Teatro Malibran

Teatro Malibran

Il Teatro Malibran: cenni storici

Il teatro di San Giovanni Grisostomo venne edificato in soli quattro mesi sul finire del 1677 sul sito dov'era edificata anticamente la dimora di Marco Polo, cosa peraltro provata dal vicino toponimo della Corte del Milion.
Artefici dell'iniziativa furono i fratelli Grimani di Santa Maria Formosa i quali svolsero un'intensa attività imprenditoriale in campo teatrale.

Il teatro di S. Giovanni Grisostomo (il nome originario deriva dall'omonima parrocchia nelle cui vicinanze era collocato) venne edificato in soli quattro mesi, concepito per essere il più importante di Venezia e destinato alle rappresentazioni liriche.

Nonostante alla fine del '600 a Venezia vi fossero ben 18 teatri, questo conquistò da subito un posto di primario interesse per il pubblico veneziano essendo "il più grande, il più bello e il più ricco della città" (J.C. de Cramailles, 1683).

Non molto ci è noto del progetto originario, redatto da Tommaso Bezzi, detto lo Stocchino. Sappiamo però, in base alle testimonianze disponibili, che era dotato di cinque ordini di palchi, ciascuno composto di 33 palchi disposti a ferro di cavallo. Nel corso del XVIII secolo subì una singolare trasformazione e l'intero impianto teatrale venne trasformato per aumentarne la capienza (i cinque ordini di palchi avranno 40 palchi ciascuno), assumendo una configurazione ad U, restringente verso il boccascena, facendo propri gli stilemi tipici dei teatri secenteschi.

Il teatro fu malamente ristrutturato nel 1756 dal Codognato , tanto che apparve a Pietro Gradenigo "malamente convertito dopo sì alta fama"; e iniziò lentamente la sua decadenza come luogo eletto. Già nel 1776 Francesco Pedro immaginò di ripristinare la forma canonica a ferro di cavallo, nel contesto di una ristrutturazione radicale del teatro, in cui la scena avrebbe assunto il posto dell'antico accesso posto sul rio di S.ta Marina, per permettere al pubblico l'accesso in barca.

È questa un'idea "moderna", la quale definisce un'immagine architettonica, una presenza urbana che per il teatro stentava a manifestarsi. Purtroppo questa trasformazione non avvenne, nè' avvenne - in sostanza - nel corso della ristrutturazione del 1834, e neppure nel corso di quella radicale del 1919 che ci ha consegnato il teatro come oggi lo conosciamo.
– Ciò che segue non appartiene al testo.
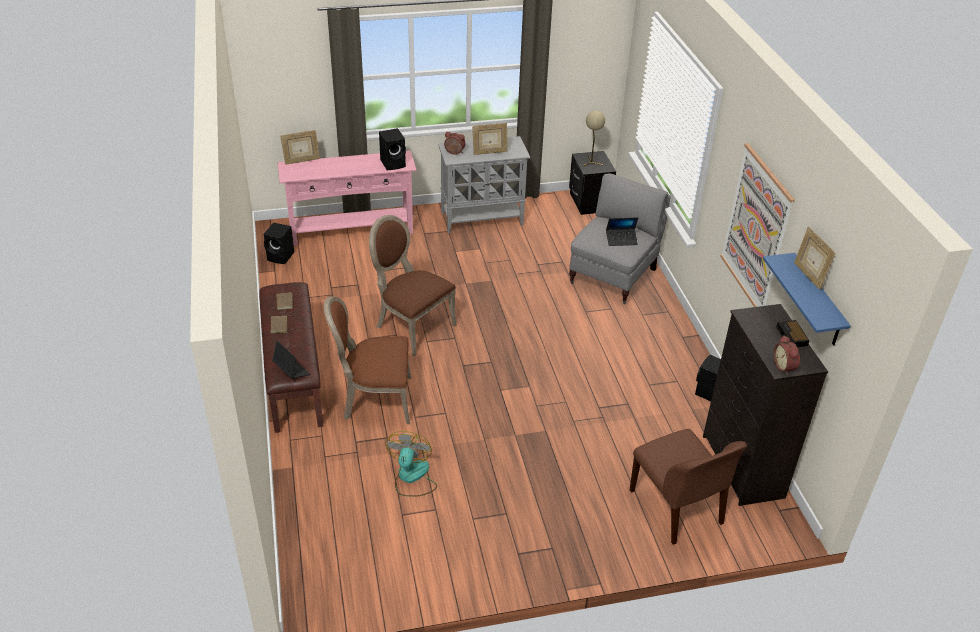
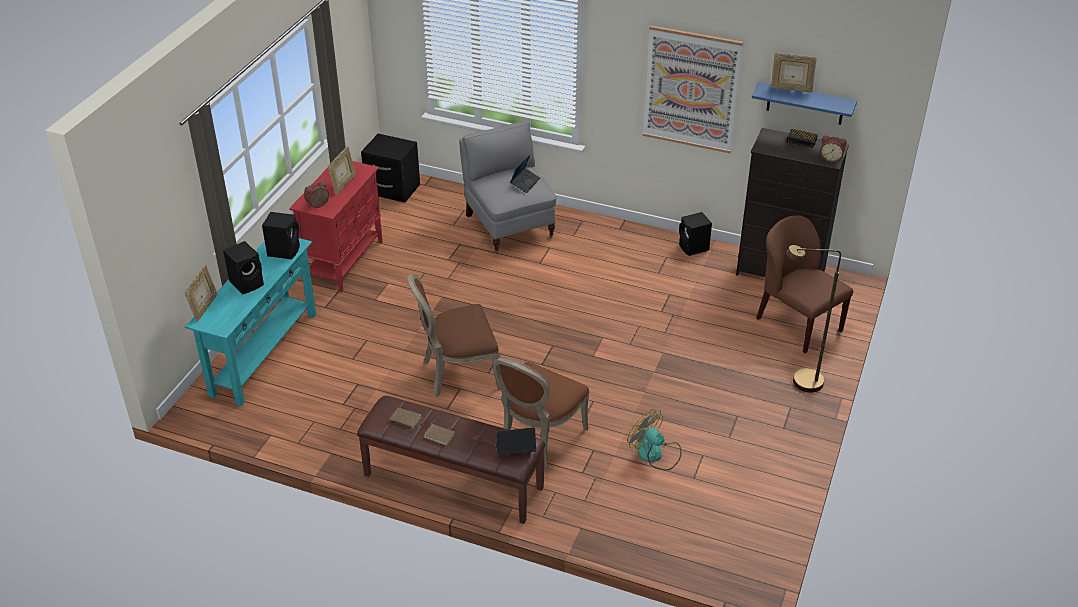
camera: 55 degrees left, 0 degrees up
(281, 257) = (251, 421): black speaker -> black speaker (248, 283)
(351, 230) = (263, 353): pink console table -> turquoise console table
(482, 219) = (344, 261): grey cabinet -> red cabinet
(590, 161) = (386, 147): beige table lamp -> none
(593, 541) = (799, 382): none -> brown floor lamp
(677, 508) = (797, 324): brown chair -> brown chair turned 135 degrees counterclockwise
Questo, infatti, è rimasto inglobato nel tessuto edilizio circostante e, malgrado alcuni modesti interventi viari e qualche demolizione concepiti per favorirne l'accesso, è rimasto appartato (come tutti gli antichi teatri veneziani) senza nulla concedere a quelle necessità di autorappresentazione della società borghese tipiche dei teatri di altre città italiane ed europee.

Il progetto del 1919, infine, a firma dell'ing. Donghi, con largo impiego di cemento armato, interpreta la struttura fisica preesistente sfruttando la forma allungata del lotto per ricavare due gallerie davanti alla scena; per compensare questa dilatazione in lunghezza della sala teatrale è stata allargata la sala stessa, cosa che ha comportato la costruzione dei corridoi a sbalzo sul rio di San Giovanni Grisostomo e l'occupazione edilizia della calle laterale.

Questo teatro, che dal 1835 aveva assunto il nome di teatro Malibran, dal nome della grande cantante che qui aveva cantato la Sonnambula, decadde a poco a poco nel corso degli anni, divenendo, sino a quando venne acquistato dal Comune, una sala cinematografica. 
Tiziano Bolpin

 
 

Per conoscere le date degli spettacoli, consulta il sito del Teatro La Fenice

 
Il teatro è stato riaperto nel 2001. "Il recupero di una delle più amate sale teatrali veneziane, ricca di storia e di tradizione, conclude un intervento complesso - ha scritto il sindaco di Venezia, Paolo Costa, per la speciale cartolina-ricordo stampata per l'occasione - e costituisce un chiaro segno dell'avviata rinascita di Venezia, che riacquista uno spazio prezioso per la cultura italiana e internazionale e in essa ospiterà la Fenice nell'attesa del ritorno nella sede storica". Il teatro è stato riaperto nel 2001. "Il recupero di una delle più amate sale teatrali veneziane, ricca di storia e di tradizione, conclude un intervento complesso - ha scritto il sindaco di Venezia, Paolo Costa, per la speciale cartolina-ricordo stampata per l'occasione - e costituisce un chiaro segno dell'avviata rinascita di Venezia, che riacquista uno spazio prezioso per la cultura italiana e internazionale e in essa ospiterà la Fenice nell'attesa del ritorno nella sede storica".